__HOW TO COMPLETE THIS TASK__: Although the entries contain pictures, copy only their text, exactly as written.

__THE DATA__:

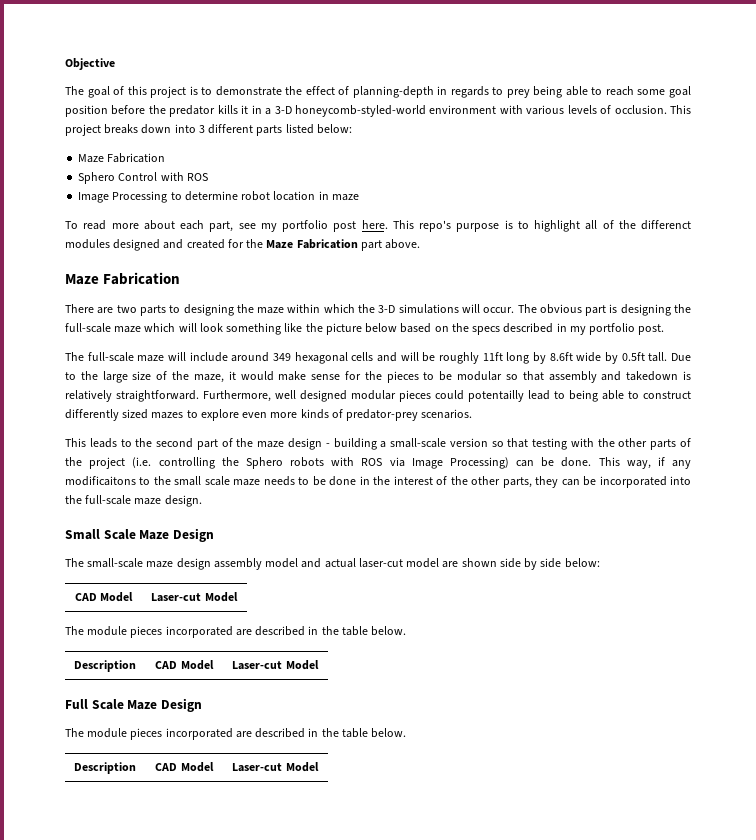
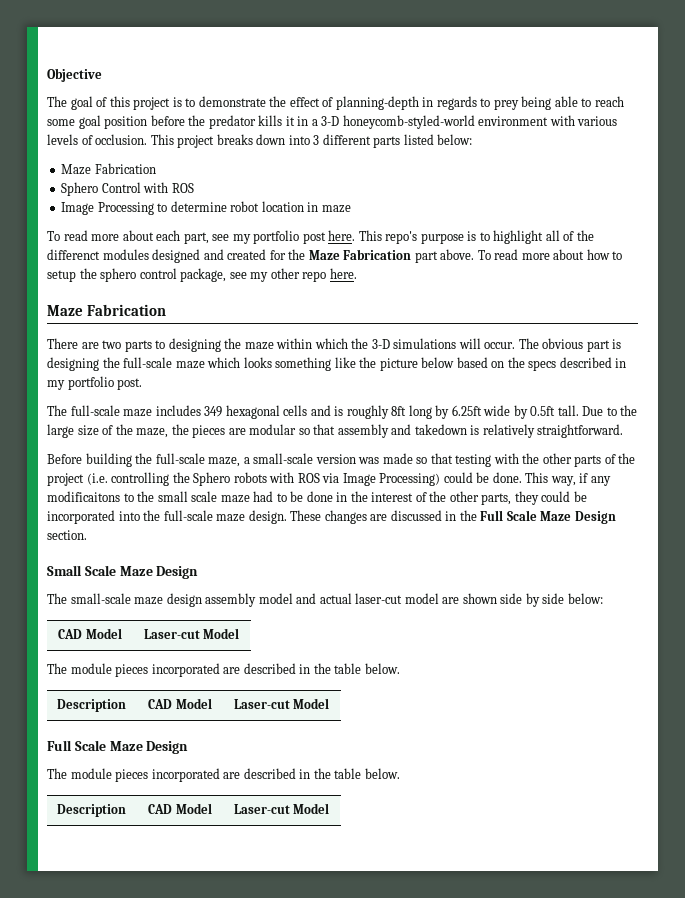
(421, 244) none -> [477,249,623,260] [47,268,357,282] To read more about how to setup the sphero control package, see my other repo here.
[178,323,223,332] will look -> [243,357,272,368] looks
[167,352,270,362] will include around -> [155,405,201,416] includes
[400,352,503,364] will be roughly 11ft -> [334,405,407,419] is roughly 8ft
[549,352,573,361] 8.6ft -> [451,405,482,416] 6.25ft
[228,371,453,383] it would make sense for the pieces to be -> [171,424,246,438] the pieces are
[203,390,691,402] [65,409,473,421] [65,438,377,450] Furthermore, well designed modular pieces could potentailly lead to being able to construct differently sized mazes to explore even more kinds of predator-prey scenarios. // This leads to the second part of the maze design - building -> [47,453,241,467] // Before building the full-scale maze,
(488, 442) none -> [358,453,413,464] was made
[516,460,535,467] can -> [443,472,473,483] could
[263,476,295,486] needs -> [253,491,274,502] had
[561,479,580,486] can -> [541,491,571,502] could
(202, 501) none -> [290,510,616,524] [47,530,87,540] These changes are discussed in the Full Scale Maze Design section.

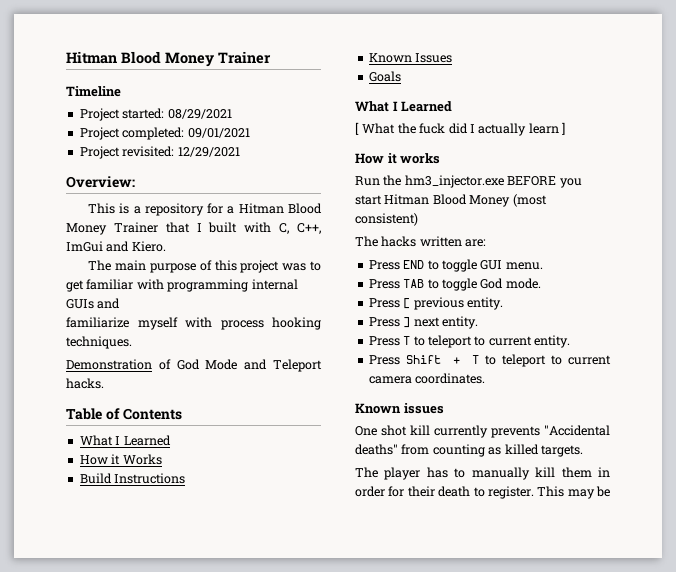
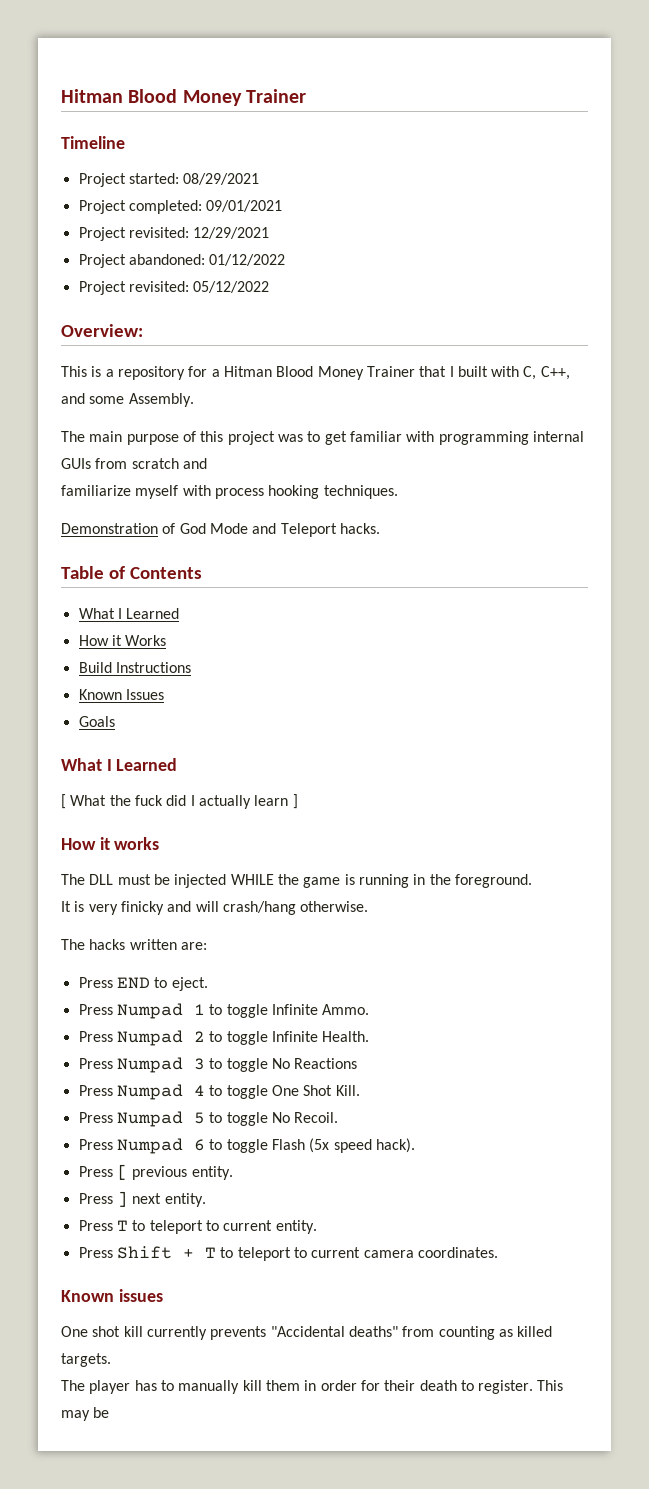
(240, 152) none -> [78,254,286,268] [78,281,270,295] // Project abandoned: 01/12/2022 // Project revisited: 05/12/2022
[66,241,166,252] ImGui and Kiero. -> [61,393,194,407] and some Assembly.
(94, 304) none -> [95,458,179,469] from scratch
[355,175,582,188] [355,194,547,207] [355,213,418,226] Run the hm3_injector.exe BEFORE you start Hitman Blood Money (most consistent) -> [61,874,532,888] [61,901,369,915] The DLL must be injected WHILE the game is running in the foreground. // It is very finicky and will crash/hang otherwise.
[441,259,543,272] [368,278,541,291] toggle GUI menu. // Press TAB to toggle God mode. -> [171,977,208,991] [78,1003,370,1019] [78,1030,370,1046] [78,1057,358,1073] [78,1084,360,1100] [78,1111,339,1127] [78,1138,415,1154] eject. // Press Numpad 1 to toggle Infinite Ammo. // Press Numpad 2 to toggle Infinite Health. // Press Numpad 3 to toggle No Reactions // Press Numpad 4 to toggle One Shot Kill. // Press Numpad 5 to toggle No Recoil. // Press Numpad 6 to toggle Flash (5x speed hack).

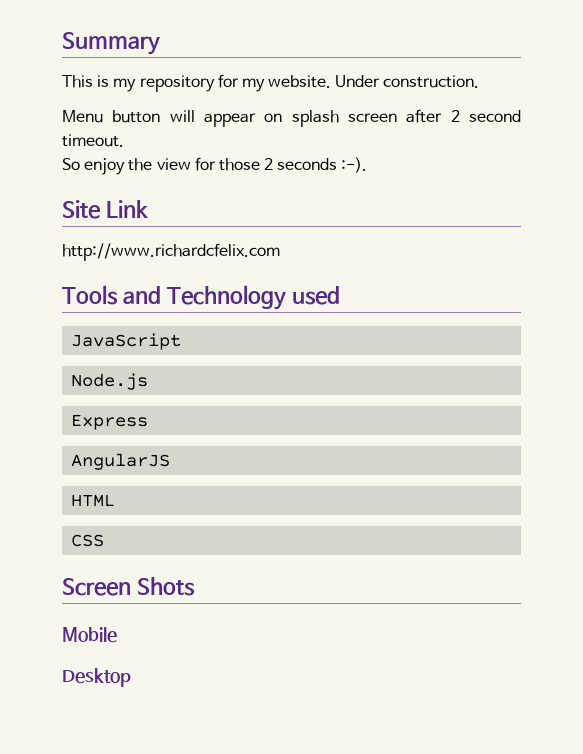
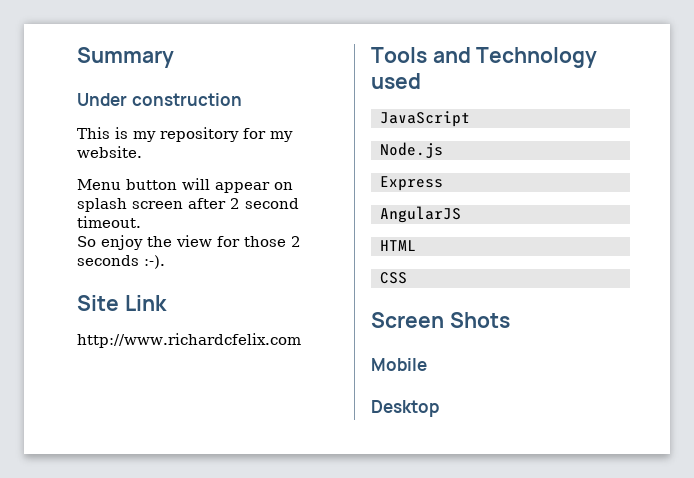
(160, 43) none -> [77,93,242,106] // Under construction
[335,75,480,88] Under construction. -> (142, 152) none

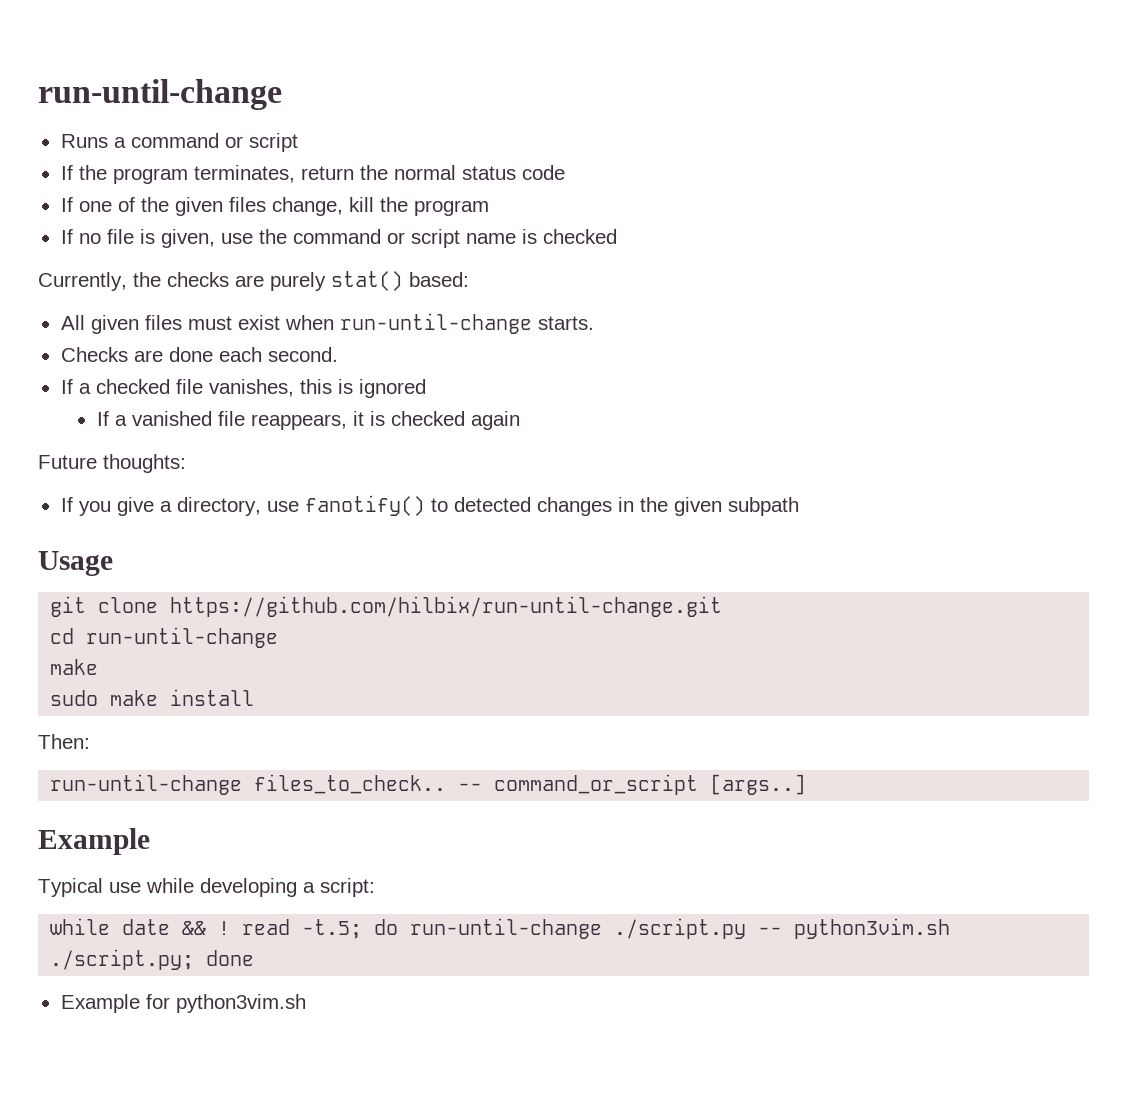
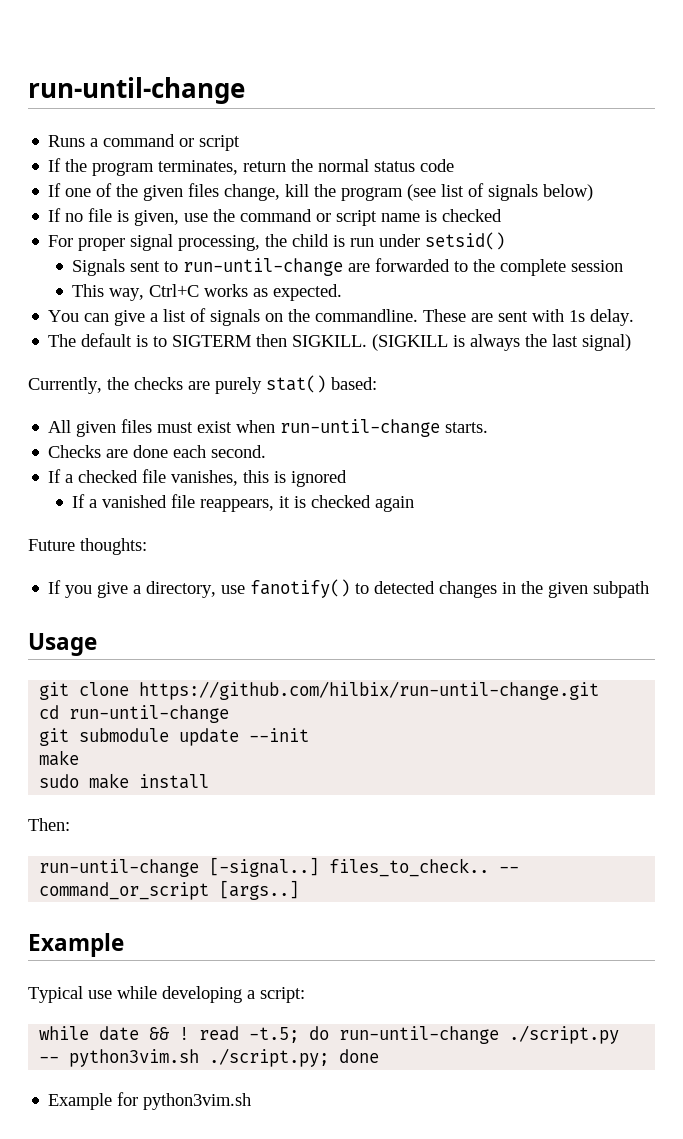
(489, 208) none -> [407,183,594,201] (see list of signals below)
(617, 236) none -> [48,232,506,251] [72,258,624,276] [72,284,343,301] [48,308,635,326] [48,333,632,351] // For proper signal processing, the child is run under setsid() // Signals sent to run-until-change are forwarded to the complete session // This way, Ctrl+C works as expected. // You can give a list of signals on the commandline. These are sent with 1s delay. // The default is to SIGTERM then SIGKILL. (SIGKILL is always the last signal)
(279, 637) none -> [39,728,310,746] // git submodule update --init
(243, 784) none -> [209,857,320,877] [-signal..]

__REPLY__:
(421, 244) none -> [477,249,623,260] [47,268,357,282] To read more about how to setup the sphero control package, see my other repo here.
[178,323,223,332] will look -> [243,357,272,368] looks
[167,352,270,362] will include around -> [155,405,201,416] includes
[400,352,503,364] will be roughly 11ft -> [334,405,407,419] is roughly 8ft
[549,352,573,361] 8.6ft -> [451,405,482,416] 6.25ft
[228,371,453,383] it would make sense for the pieces to be -> [171,424,246,438] the pieces are
[203,390,691,402] [65,409,473,421] [65,438,377,450] Furthermore, well designed modular pieces could potentailly lead to being able to construct differently sized mazes to explore even more kinds of predator-prey scenarios. // This leads to the second part of the maze design - building -> [47,453,241,467] // Before building the full-scale maze,
(488, 442) none -> [358,453,413,464] was made
[516,460,535,467] can -> [443,472,473,483] could
[263,476,295,486] needs -> [253,491,274,502] had
[561,479,580,486] can -> [541,491,571,502] could
(202, 501) none -> [290,510,616,524] [47,530,87,540] These changes are discussed in the Full Scale Maze Design section.

(240, 152) none -> [78,254,286,268] [78,281,270,295] // Project abandoned: 01/12/2022 // Project revisited: 05/12/2022
[66,241,166,252] ImGui and Kiero. -> [61,393,194,407] and some Assembly.
(94, 304) none -> [95,458,179,469] from scratch
[355,175,582,188] [355,194,547,207] [355,213,418,226] Run the hm3_injector.exe BEFORE you start Hitman Blood Money (most consistent) -> [61,874,532,888] [61,901,369,915] The DLL must be injected WHILE the game is running in the foreground. // It is very finicky and will crash/hang otherwise.
[441,259,543,272] [368,278,541,291] toggle GUI menu. // Press TAB to toggle God mode. -> [171,977,208,991] [78,1003,370,1019] [78,1030,370,1046] [78,1057,358,1073] [78,1084,360,1100] [78,1111,339,1127] [78,1138,415,1154] eject. // Press Numpad 1 to toggle Infinite Ammo. // Press Numpad 2 to toggle Infinite Health. // Press Numpad 3 to toggle No Reactions // Press Numpad 4 to toggle One Shot Kill. // Press Numpad 5 to toggle No Recoil. // Press Numpad 6 to toggle Flash (5x speed hack).

(160, 43) none -> [77,93,242,106] // Under construction
[335,75,480,88] Under construction. -> (142, 152) none

(489, 208) none -> [407,183,594,201] (see list of signals below)
(617, 236) none -> [48,232,506,251] [72,258,624,276] [72,284,343,301] [48,308,635,326] [48,333,632,351] // For proper signal processing, the child is run under setsid() // Signals sent to run-until-change are forwarded to the complete session // This way, Ctrl+C works as expected. // You can give a list of signals on the commandline. These are sent with 1s delay. // The default is to SIGTERM then SIGKILL. (SIGKILL is always the last signal)
(279, 637) none -> [39,728,310,746] // git submodule update --init
(243, 784) none -> [209,857,320,877] [-signal..]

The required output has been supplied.